• [Work instruction 1]: List the four camera settings that the poster reports in the forum thread about shadows below, each with the value given for it.

--------------------

# Question about shadows



## born2teachsc (Apr 19, 2014)

This may be a strange question, but I was trying to take Easter pictures of my nieces and I had them in an Easter basket that has a handle on it. I put my camera on manual and set my Rebel T3 and used my kit lens which is an 18-55mm to start out with. The aperture was set to 5.0 (the lowest it would go for the distance I was shooting), shutter speed was chosen by the camera for 1/50, and I had my ISO and White Balance set to Auto because it's a poorly lit room. The picture came out fine, but where the twin's faces are, you can see a distinct shadow from the handle of the basket. No matter the direction I took, I still couldn't get the shadow gone from their faces. Any suggestions on what I should try and use to fix this? I even tried to use my 50mm/1.8 lens and had the same issue. I didn't know if I should have used my reflectors or what would work best in that situation. Thanks so much!!


----------



## tirediron (Apr 19, 2014)

--------------------

• [Work instruction 2]: In the records, reproduce the stretch from the line containing "Conventions: OpenCV camera" through the line containing "0.016260, 0.113389, 0.206164]]", swapping "Digits" for "Decimals" and leaving everything else unchanged.

• [Given data]:
--------------------

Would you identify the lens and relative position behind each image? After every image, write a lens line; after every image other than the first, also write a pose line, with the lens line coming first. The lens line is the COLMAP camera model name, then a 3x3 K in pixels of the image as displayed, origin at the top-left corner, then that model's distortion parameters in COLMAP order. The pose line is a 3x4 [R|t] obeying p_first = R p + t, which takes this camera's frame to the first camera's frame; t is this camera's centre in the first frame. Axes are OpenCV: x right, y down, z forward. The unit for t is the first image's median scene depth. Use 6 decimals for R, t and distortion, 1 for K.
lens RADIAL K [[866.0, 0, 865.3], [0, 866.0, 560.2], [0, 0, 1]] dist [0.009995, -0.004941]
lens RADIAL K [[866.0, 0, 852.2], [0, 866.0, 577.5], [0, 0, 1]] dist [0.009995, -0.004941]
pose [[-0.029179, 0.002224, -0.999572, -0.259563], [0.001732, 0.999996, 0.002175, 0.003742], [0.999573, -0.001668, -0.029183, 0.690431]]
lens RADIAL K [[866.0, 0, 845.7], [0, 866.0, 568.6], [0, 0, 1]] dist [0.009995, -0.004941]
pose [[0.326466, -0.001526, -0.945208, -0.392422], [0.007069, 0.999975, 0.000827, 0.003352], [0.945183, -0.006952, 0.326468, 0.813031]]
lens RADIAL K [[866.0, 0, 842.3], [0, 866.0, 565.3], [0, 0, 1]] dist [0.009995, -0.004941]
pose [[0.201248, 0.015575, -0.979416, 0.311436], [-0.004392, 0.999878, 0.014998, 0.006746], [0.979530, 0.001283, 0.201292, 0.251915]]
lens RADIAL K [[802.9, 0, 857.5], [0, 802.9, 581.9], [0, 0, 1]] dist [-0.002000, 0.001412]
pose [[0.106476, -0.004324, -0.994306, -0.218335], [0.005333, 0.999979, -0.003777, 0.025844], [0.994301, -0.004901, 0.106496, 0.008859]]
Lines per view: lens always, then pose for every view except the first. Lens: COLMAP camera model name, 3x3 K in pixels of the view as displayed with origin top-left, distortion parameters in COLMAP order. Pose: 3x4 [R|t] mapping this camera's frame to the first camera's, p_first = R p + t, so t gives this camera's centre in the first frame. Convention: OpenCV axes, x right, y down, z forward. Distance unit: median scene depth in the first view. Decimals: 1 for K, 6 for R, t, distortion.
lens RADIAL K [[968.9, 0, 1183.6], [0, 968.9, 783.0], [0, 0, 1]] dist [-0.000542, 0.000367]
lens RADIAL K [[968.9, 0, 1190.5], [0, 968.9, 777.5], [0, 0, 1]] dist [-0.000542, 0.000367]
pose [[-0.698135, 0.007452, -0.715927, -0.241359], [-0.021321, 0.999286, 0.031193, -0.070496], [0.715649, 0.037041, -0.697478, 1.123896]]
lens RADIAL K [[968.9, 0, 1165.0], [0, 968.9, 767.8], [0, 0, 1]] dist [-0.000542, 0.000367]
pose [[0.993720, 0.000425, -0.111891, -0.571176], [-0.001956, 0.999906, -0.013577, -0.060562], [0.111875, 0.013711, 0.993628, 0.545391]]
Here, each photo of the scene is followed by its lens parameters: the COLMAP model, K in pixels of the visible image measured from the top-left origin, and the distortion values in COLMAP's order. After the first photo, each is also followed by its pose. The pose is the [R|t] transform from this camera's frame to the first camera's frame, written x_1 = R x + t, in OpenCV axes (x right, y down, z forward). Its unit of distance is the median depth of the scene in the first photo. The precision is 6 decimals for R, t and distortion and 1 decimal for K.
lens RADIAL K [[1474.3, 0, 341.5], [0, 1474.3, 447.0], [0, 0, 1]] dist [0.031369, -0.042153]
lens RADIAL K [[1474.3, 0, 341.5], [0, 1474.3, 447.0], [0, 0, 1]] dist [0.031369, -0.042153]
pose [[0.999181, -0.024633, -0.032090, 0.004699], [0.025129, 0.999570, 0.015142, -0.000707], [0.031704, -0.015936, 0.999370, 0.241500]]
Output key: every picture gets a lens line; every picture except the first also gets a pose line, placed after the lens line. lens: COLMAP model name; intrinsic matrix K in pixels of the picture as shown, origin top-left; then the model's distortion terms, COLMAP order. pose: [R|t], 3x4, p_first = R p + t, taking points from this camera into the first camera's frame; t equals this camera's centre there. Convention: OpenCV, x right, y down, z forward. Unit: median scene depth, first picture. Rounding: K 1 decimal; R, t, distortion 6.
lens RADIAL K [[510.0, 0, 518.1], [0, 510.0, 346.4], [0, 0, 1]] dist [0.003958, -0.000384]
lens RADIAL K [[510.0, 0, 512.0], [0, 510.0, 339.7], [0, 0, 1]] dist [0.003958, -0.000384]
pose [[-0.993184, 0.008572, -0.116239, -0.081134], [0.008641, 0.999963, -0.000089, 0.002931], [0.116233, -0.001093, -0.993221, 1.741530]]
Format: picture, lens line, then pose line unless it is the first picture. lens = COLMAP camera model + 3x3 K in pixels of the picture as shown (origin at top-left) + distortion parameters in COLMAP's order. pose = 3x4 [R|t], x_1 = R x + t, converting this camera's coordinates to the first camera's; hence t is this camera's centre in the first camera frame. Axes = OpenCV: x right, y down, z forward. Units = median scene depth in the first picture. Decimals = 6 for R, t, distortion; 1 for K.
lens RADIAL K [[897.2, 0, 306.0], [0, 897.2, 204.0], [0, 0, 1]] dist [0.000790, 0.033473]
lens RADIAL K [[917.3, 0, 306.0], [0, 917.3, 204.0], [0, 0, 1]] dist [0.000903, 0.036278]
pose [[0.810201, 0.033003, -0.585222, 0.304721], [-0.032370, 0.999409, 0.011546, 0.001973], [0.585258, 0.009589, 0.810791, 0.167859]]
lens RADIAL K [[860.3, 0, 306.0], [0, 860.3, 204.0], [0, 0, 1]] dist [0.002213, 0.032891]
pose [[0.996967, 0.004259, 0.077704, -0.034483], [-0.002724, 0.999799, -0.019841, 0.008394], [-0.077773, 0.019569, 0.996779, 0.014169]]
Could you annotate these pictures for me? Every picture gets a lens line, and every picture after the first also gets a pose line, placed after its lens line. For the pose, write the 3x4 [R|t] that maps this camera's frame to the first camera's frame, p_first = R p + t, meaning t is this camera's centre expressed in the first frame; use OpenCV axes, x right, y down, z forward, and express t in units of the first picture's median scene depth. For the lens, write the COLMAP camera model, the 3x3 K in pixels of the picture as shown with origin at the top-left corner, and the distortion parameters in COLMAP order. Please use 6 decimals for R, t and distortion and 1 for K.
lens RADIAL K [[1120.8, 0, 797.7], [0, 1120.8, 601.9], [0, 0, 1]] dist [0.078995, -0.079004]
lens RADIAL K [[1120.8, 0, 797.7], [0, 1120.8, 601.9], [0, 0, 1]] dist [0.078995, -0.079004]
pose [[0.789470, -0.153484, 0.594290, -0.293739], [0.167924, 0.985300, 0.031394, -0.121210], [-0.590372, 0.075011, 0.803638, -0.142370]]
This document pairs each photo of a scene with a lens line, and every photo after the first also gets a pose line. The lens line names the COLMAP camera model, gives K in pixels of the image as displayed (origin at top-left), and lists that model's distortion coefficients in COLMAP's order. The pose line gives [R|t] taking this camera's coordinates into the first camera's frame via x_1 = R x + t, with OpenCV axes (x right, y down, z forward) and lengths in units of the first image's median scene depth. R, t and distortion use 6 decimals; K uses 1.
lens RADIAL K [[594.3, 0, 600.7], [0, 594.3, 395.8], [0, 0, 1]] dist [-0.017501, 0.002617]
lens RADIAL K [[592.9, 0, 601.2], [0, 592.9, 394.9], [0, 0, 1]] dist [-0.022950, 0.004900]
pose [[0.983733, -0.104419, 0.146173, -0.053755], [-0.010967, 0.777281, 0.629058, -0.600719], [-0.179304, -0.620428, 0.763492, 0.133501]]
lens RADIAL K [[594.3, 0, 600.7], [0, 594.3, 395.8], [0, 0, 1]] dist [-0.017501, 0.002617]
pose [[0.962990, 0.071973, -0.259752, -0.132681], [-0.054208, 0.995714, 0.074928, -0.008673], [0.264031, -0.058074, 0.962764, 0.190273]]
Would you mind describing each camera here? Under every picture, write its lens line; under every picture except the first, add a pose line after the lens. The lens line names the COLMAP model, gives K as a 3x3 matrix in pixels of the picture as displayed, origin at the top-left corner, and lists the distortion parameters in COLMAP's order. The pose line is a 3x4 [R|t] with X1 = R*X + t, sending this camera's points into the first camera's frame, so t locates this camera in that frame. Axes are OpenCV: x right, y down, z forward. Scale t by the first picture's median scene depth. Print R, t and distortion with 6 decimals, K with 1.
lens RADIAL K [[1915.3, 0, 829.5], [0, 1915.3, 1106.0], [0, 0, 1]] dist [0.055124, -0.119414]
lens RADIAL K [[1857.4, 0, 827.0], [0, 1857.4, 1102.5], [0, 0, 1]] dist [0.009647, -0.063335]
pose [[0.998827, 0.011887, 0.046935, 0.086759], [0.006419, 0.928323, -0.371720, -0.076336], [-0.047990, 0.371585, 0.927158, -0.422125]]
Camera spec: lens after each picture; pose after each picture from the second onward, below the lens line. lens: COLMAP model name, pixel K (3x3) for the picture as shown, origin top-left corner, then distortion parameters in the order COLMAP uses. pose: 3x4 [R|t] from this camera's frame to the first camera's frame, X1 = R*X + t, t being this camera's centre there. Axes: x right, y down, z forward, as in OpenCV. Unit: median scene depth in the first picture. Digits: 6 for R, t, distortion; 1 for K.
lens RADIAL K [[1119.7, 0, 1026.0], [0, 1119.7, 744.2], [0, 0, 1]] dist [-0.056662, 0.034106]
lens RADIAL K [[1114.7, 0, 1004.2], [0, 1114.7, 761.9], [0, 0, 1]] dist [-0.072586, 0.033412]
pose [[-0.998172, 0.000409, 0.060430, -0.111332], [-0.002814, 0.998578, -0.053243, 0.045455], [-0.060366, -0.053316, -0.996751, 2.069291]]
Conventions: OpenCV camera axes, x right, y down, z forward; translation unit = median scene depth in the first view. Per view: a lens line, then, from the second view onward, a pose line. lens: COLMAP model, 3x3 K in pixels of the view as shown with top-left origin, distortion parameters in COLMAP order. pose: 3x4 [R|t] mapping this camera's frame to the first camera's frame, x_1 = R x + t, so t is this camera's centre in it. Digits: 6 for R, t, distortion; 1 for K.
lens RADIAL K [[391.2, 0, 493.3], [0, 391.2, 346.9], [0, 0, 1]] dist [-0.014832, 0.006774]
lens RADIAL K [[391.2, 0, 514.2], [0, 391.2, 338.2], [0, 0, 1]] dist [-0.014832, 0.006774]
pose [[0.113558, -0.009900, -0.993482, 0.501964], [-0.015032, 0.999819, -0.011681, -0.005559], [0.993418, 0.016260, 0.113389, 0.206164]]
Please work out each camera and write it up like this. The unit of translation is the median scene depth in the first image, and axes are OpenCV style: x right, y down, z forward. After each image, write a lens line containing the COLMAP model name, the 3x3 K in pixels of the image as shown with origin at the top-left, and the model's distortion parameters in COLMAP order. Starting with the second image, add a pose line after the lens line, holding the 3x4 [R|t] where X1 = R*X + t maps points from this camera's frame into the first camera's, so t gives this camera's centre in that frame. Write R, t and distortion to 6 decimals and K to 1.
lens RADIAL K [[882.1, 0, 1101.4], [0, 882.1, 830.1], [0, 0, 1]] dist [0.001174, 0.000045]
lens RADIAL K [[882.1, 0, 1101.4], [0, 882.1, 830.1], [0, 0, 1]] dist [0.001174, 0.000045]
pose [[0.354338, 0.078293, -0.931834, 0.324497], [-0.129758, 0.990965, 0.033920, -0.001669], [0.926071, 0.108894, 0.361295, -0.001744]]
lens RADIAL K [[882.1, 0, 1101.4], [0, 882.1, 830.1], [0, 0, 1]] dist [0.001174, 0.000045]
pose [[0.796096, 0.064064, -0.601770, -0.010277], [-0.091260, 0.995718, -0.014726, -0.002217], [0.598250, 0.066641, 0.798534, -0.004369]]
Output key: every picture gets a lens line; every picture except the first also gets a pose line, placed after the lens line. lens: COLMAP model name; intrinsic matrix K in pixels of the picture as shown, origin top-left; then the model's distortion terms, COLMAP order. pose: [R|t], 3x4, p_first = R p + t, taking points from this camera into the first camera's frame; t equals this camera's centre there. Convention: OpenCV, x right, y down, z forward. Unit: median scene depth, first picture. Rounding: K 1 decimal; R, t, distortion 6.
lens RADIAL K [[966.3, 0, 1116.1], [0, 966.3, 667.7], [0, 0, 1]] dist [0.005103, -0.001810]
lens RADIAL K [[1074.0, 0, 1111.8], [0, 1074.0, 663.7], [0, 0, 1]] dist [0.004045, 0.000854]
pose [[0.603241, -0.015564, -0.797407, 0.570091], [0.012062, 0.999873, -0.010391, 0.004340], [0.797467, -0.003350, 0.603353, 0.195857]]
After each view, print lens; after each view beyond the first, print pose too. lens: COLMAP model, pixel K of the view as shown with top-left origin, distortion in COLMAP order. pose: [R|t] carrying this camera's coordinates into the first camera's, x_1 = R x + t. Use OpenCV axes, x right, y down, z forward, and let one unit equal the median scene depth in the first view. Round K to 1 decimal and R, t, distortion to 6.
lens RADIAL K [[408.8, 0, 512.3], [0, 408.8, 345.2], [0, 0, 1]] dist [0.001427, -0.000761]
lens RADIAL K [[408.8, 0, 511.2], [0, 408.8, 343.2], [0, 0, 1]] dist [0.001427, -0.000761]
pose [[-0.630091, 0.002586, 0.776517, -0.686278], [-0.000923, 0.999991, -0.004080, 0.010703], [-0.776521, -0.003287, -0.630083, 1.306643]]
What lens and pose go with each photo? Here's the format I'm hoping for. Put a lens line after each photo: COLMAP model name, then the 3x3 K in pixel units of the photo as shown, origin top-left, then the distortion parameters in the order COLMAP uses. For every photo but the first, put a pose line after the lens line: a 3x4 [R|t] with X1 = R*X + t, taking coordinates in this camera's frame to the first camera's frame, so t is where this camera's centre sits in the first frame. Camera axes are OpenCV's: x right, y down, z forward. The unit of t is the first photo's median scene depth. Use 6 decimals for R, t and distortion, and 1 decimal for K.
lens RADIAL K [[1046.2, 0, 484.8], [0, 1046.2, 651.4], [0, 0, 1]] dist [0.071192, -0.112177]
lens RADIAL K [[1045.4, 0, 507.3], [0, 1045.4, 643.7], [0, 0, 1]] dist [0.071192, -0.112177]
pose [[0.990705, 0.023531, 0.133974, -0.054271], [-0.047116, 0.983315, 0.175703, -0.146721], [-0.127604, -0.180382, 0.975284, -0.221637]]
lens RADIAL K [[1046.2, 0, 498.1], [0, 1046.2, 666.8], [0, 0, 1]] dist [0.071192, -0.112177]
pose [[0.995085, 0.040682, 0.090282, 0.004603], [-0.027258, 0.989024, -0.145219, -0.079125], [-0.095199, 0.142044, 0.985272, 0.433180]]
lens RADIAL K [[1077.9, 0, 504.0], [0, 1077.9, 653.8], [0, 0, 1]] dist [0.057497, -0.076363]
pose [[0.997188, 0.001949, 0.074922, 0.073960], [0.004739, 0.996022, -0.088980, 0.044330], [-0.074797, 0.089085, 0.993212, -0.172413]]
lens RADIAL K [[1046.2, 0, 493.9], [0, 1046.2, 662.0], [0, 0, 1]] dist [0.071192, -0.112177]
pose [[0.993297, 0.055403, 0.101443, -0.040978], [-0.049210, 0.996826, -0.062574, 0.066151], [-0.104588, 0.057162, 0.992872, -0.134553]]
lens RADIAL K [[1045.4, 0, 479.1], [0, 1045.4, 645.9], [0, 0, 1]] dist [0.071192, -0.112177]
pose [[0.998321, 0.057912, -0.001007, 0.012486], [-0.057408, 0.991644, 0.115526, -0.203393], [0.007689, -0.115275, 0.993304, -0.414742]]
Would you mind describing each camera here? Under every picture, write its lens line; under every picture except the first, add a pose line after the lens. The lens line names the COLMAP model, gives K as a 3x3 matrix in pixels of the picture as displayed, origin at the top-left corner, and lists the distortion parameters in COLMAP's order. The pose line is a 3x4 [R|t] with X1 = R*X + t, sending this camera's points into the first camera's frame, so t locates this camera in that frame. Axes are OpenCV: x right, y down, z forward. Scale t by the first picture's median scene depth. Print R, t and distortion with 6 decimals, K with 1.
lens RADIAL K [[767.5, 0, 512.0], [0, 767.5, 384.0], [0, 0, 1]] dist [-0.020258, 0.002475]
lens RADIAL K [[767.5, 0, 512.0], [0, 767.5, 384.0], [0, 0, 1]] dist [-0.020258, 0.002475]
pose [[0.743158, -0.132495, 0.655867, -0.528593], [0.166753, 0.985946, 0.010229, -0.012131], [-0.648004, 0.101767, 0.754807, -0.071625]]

--------------------

• [Solution 1]:
Aperture: 5.0
Shutter speed: 1/50, chosen by the camera
ISO: Auto
White Balance: Auto

• [Solution 2]:
Conventions: OpenCV camera axes, x right, y down, z forward; translation unit = median scene depth in the first view. Per view: a lens line, then, from the second view onward, a pose line. lens: COLMAP model, 3x3 K in pixels of the view as shown with top-left origin, distortion parameters in COLMAP order. pose: 3x4 [R|t] mapping this camera's frame to the first camera's frame, x_1 = R x + t, so t is this camera's centre in it. Decimals: 6 for R, t, distortion; 1 for K.
lens RADIAL K [[391.2, 0, 493.3], [0, 391.2, 346.9], [0, 0, 1]] dist [-0.014832, 0.006774]
lens RADIAL K [[391.2, 0, 514.2], [0, 391.2, 338.2], [0, 0, 1]] dist [-0.014832, 0.006774]
pose [[0.113558, -0.009900, -0.993482, 0.501964], [-0.015032, 0.999819, -0.011681, -0.005559], [0.993418, 0.016260, 0.113389, 0.206164]]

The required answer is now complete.